Court ruling should kibosh anti-worker Biden pick

Julie Su should be voted down as secretary of labor

On Thursday, a Senate panel chaired by avowedly socialist Vermont politician Bernie Sanders is set to hold a hearing on Big Labor President Joe Biden’s nomination of tunnel-visioned forced-unionism proponent Julie Su as U.S. labor secretary.

Capitol Hill’s opposition to Ms. Su’s confirmation bid is mounting for several reasons. There are serious questions about Ms. Su’s competence.

As a National Review editorial opposing the pick noted, one of the “worst state-level benefits frauds in American history occurred” during her recent tenure as the Golden State’s labor secretary, “with an estimated $32.6 billion in [COVID-19] pandemic assistance being paid to scammers while Californians who actually qualified and were in need were put on waiting lists.”

But the single most important reason Ms. Su richly deserves to be voted down by the Senate is her relentless championing of AB 5, a 3-year-old, union-backed California law that in its current form makes it virtually impossible for workers in certain fields targeted by union bosses to support themselves and their families through independent contracting.

Ms. Su, who has been accurately characterized by The Washington Post as “an architect” of AB 5, and her cohorts implausibly claim there is nothing wrong with trampling workers’ freedom to be an independent contractor, because contractors would really prefer to be classified as payroll employees.

The reality is that surveys over the past few years have shown that the vast majority of actual contractors prefer independent work arrangements that give them the flexibility to set their own hours, work with multiple clients, and, in many cases, own the equipment they use.

And just recently it has become crystal clear that leading AB 5 champions in Sacramento never believed their own rhetoric about the supposed “unfairness” of independent contracting arrangements.

On March 17, a unanimous three-judge panel on the normally forced unionism-friendly federal 9th Circuit Court of Appeals ruled there is a striking lack of evidence that lead AB 5 sponsor Lorena Gonzalez, San Diego Democrat, and other key supporters of this legislation had any legitimate policy objectives in mind as they steamrolled it through the California Legislature.

Just recently, it has become crystal clear that leading AB 5 champions in Sacramento never believed their own rhetoric about the supposed “unfairness” of independent contracting arrangements.

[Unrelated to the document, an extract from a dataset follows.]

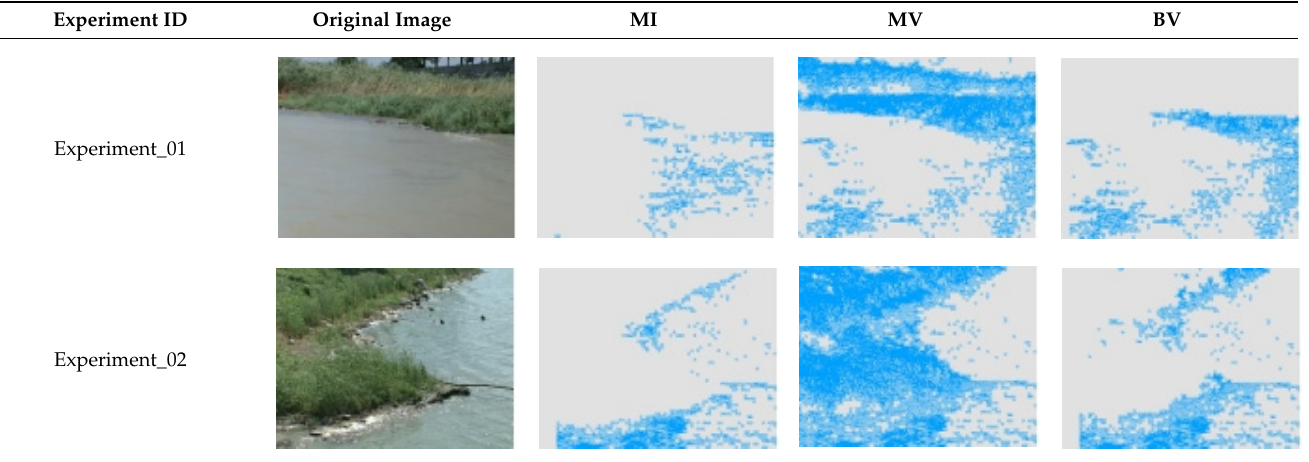
Table 2. Results of algal-bloom identification in algal areas. (Original image is the left video image; MI is the result of manual interpretation; MV is the recognition result using the method described in [31]; and BV is the recognition result using the proposed method).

On the other hand, wrote President Bill Clinton-appointed Circuit Judge Johnnie Rawlinson in his opinion for the panel, there is credible evidence that Gonzalez et al. were motivated by “animus” and “pure spite” directed at a handful of gig companies such as Uber, Lyft and DoorDash – and, more fundamentally, the workers who use these firms’ apps to connect with customers.

Mr. Rawlinson’s carefully argued opinion doesn’t spell out why Ms. Gonzalez and other AB 5 architects have no problem with allowing a wide array of workers, from professional dog walkers to musicians to yoga instructors, to be employed as independent contractors while aggressively acting to deny that option to transportation providers and food deliverers.

But the answer isn’t hard to guess. Top national union bosses like Teamster czar Sean O’Brien see Uber, Lyft, and DoorDash contractors as juicy targets for organizing campaigns that could ultimately pad their forced-dues coffers with additional hundreds of millions of forced dues dollars every year. But under federal labor law, ride-share and delivery drivers can’t legally be corralled into unions unless they are classified as payroll employees, rather than independent contractors.

The actual purpose of AB 5 is clearly to serve such workers up on a platter to labor unions.

With the notable exception of truck owner-operators, most other independent contractors, including those who work with app-based gig companies like Wag! and TaskRabbit, are not promising sources of forced-dues revenue for Big Labor.

Consequently, union-label politicians have not hesitated to exempt these companies from AB 5.

Julie Su is now openly admitting that, as U.S. labor secretary, she would exercise her authority to “reinterpret” federal law so it can serve union bosses’ objectives just as ruthlessly as AB 5 has in California.

But now that a federal court has exposed AB 5 as the forced unionism-promoting fraud it has always been, no senator who purports to care about what’s best for workers should help her carry out her aims by supporting her nomination.